### Activity
Only the pictures are to be left out; please reproduce everything else in the data exactly.

### Data
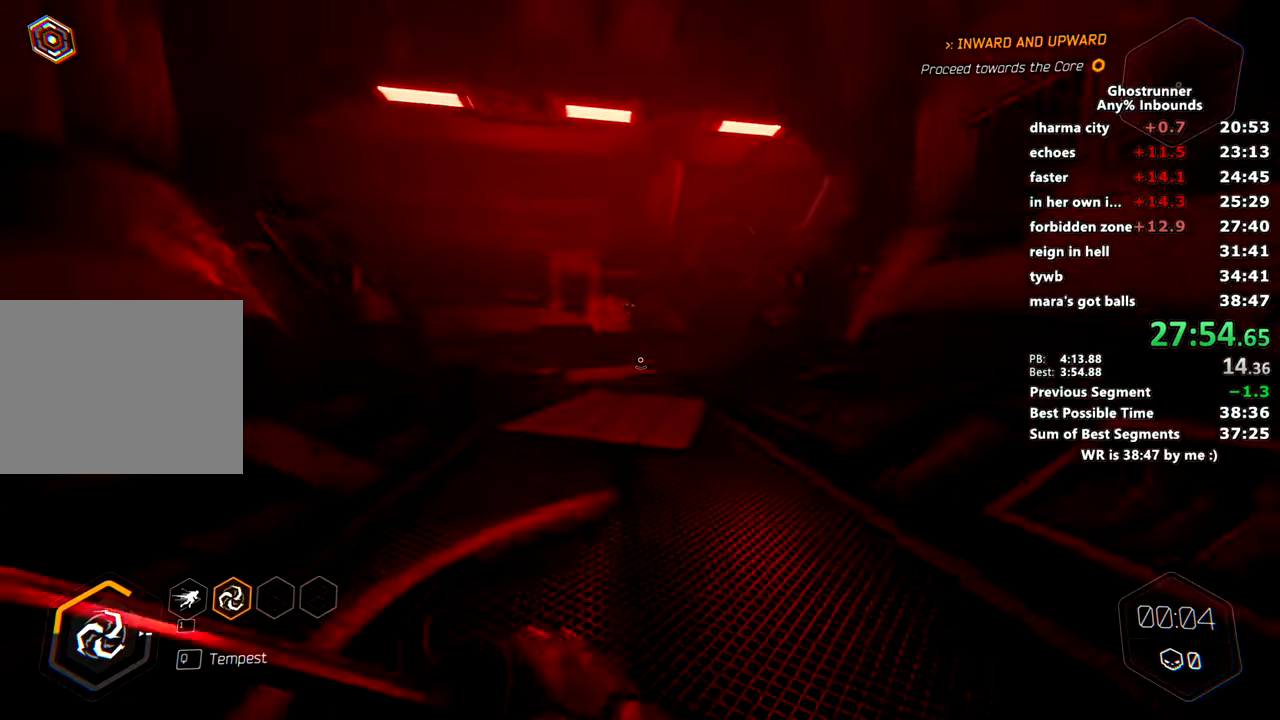
{"keys": ["w"], "mouse": [], "events": [[33, "mouse_right", "up"], [33, "space", "up"], [33, "x", "up"], [166, "mouse_right", "down"], [266, "mouse_right", "up"]]}
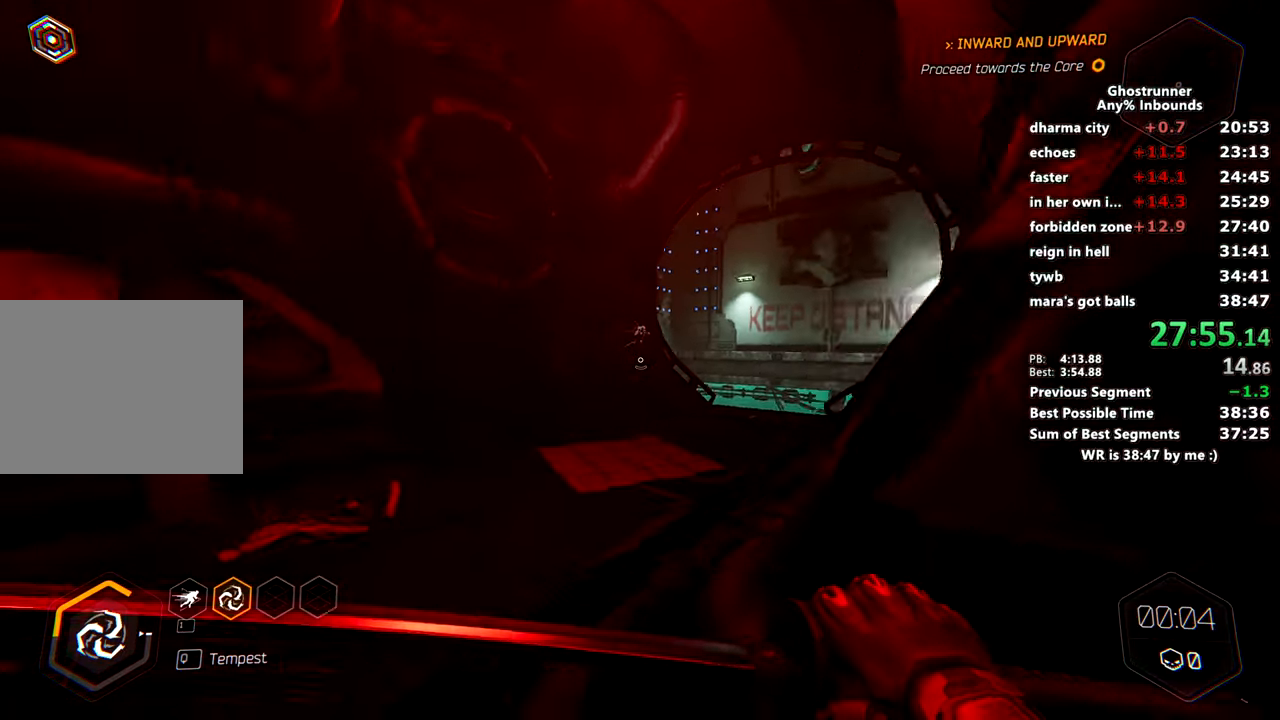
{"keys": ["w"], "mouse": ["right"], "events": [[300, "mouse_right", "down"]]}
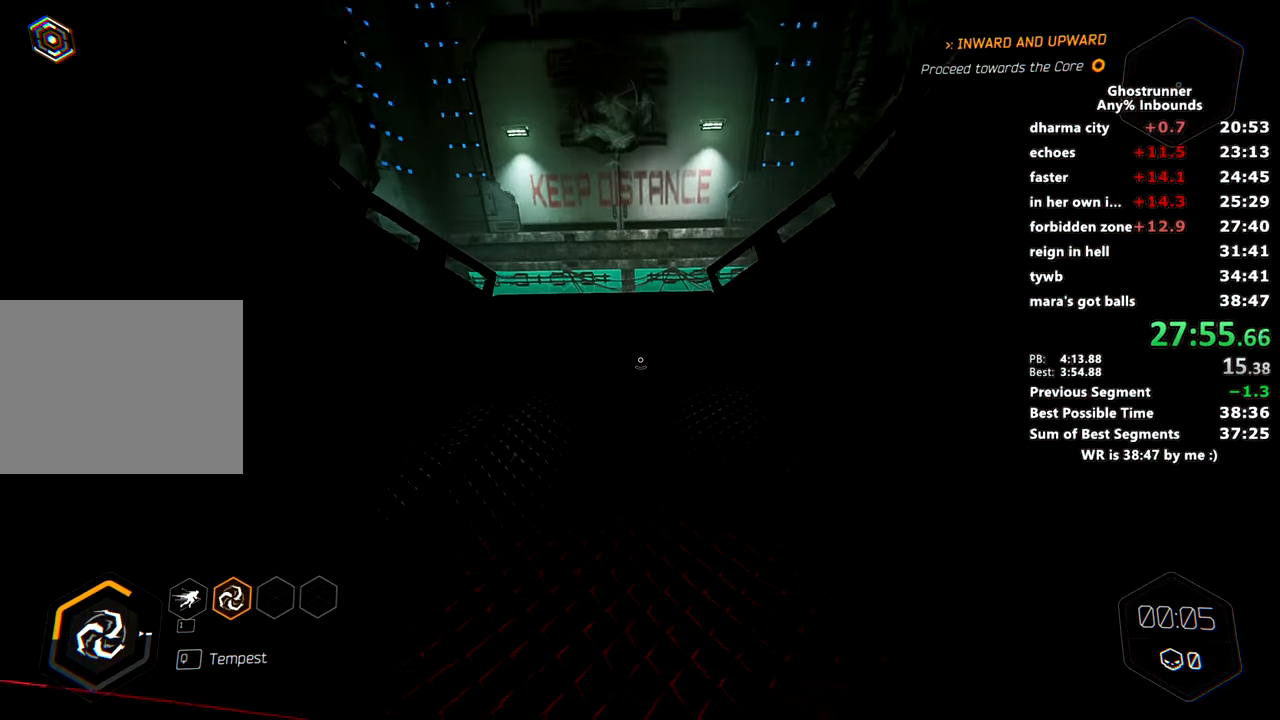
{"keys": ["w"], "mouse": [], "events": [[16, "space", "down"], [166, "mouse_right", "up"], [166, "space", "up"], [400, "mouse_right", "down"], [483, "mouse_right", "up"]]}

### Result
{"keys": ["w"], "mouse": [], "events": [[33, "mouse_right", "up"], [33, "space", "up"], [33, "x", "up"], [166, "mouse_right", "down"], [266, "mouse_right", "up"]]}
{"keys": ["w"], "mouse": ["right"], "events": [[300, "mouse_right", "down"]]}
{"keys": ["w"], "mouse": [], "events": [[16, "space", "down"], [166, "mouse_right", "up"], [166, "space", "up"], [400, "mouse_right", "down"], [483, "mouse_right", "up"]]}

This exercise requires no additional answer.